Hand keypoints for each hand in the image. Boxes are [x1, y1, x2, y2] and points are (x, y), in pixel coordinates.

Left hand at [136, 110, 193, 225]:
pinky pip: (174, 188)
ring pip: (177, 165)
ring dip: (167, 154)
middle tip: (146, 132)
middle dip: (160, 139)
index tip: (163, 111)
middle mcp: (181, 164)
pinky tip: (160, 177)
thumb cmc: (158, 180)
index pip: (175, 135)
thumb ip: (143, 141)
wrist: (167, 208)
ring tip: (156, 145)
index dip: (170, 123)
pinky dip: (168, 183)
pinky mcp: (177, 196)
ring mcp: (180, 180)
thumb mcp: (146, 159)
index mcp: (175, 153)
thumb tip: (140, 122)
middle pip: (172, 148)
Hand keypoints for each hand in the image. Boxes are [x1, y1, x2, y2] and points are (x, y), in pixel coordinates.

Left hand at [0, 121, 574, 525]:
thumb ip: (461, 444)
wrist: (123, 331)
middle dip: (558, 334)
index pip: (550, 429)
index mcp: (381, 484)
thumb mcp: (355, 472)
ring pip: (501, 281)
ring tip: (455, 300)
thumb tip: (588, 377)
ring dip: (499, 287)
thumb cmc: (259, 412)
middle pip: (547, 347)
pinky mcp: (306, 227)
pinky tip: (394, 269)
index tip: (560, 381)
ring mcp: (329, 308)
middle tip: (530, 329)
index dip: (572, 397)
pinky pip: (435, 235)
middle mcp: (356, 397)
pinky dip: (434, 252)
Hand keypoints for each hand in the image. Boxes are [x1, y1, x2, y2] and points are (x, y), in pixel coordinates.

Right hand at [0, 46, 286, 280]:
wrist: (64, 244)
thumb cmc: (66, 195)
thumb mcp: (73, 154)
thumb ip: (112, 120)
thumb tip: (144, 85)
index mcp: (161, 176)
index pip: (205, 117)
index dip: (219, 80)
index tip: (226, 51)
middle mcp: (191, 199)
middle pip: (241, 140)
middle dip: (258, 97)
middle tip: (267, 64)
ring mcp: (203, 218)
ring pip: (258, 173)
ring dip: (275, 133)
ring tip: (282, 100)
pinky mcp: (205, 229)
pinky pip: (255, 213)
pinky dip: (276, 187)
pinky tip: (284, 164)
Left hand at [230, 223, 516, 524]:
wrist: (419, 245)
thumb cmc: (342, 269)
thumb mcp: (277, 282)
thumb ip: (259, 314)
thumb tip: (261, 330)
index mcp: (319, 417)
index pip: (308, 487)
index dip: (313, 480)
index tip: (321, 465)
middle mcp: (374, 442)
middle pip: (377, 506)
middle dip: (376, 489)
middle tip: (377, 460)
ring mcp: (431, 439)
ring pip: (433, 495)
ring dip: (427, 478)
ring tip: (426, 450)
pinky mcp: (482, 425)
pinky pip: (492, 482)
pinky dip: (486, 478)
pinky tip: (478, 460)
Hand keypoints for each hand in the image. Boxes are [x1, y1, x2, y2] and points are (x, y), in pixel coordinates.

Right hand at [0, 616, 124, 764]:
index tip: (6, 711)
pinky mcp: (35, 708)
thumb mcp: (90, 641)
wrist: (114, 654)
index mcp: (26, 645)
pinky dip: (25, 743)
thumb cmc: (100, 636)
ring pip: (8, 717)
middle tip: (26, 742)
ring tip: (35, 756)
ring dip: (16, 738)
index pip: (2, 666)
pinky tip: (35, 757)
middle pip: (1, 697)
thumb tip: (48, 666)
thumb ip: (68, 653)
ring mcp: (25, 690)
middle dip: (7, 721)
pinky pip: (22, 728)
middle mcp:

○ ○ ○ ○ ○ ○ ○

### [Exercise goal]
What is needed is an exact copy of the lines from the one containing "index tip: (6, 711)" through the last line of the records above, both included.

### [Result]
index tip: (6, 711)
pinky mcp: (35, 708)
thumb mcp: (90, 641)
wrist: (114, 654)
index mcp: (26, 645)
pinky dip: (25, 743)
thumb cmc: (100, 636)
ring pip: (8, 717)
middle tip: (26, 742)
ring tip: (35, 756)
ring dip: (16, 738)
index pip: (2, 666)
pinky tip: (35, 757)
middle pip: (1, 697)
thumb tip: (48, 666)
thumb ip: (68, 653)
ring mcp: (25, 690)
middle dip: (7, 721)
pinky pip: (22, 728)
middle mcp:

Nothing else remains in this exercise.